Across the records below, how many lines include the word "market"? State only the number.

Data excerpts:
- - - - - - -
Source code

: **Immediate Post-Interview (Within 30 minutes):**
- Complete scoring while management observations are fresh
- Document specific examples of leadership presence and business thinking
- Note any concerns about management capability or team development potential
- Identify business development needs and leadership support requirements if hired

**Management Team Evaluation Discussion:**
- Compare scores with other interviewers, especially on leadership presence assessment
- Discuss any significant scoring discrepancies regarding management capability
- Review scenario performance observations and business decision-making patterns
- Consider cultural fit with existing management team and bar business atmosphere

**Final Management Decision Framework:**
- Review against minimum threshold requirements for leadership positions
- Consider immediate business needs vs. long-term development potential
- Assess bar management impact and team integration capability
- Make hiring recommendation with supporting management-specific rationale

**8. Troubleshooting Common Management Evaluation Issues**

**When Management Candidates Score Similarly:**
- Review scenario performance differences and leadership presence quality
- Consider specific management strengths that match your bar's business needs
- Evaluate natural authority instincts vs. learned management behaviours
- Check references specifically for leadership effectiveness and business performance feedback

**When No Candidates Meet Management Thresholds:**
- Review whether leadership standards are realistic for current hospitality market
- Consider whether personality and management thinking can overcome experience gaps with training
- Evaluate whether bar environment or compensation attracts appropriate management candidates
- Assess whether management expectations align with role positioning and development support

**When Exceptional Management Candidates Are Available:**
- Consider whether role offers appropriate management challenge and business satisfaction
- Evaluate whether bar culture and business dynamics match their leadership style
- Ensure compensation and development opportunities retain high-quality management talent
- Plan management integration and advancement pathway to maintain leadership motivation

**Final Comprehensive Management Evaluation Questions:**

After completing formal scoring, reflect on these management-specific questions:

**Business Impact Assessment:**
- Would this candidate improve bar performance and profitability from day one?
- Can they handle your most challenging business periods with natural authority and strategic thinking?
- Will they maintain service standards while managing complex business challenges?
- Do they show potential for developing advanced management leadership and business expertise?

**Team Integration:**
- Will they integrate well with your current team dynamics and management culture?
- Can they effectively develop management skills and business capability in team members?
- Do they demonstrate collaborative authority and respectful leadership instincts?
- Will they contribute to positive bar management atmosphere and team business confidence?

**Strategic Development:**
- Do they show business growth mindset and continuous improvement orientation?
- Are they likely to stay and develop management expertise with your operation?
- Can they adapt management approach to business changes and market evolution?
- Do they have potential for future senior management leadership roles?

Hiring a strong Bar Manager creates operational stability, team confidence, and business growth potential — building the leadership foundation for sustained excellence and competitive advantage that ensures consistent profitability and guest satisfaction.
- - - - - - -
Solution
2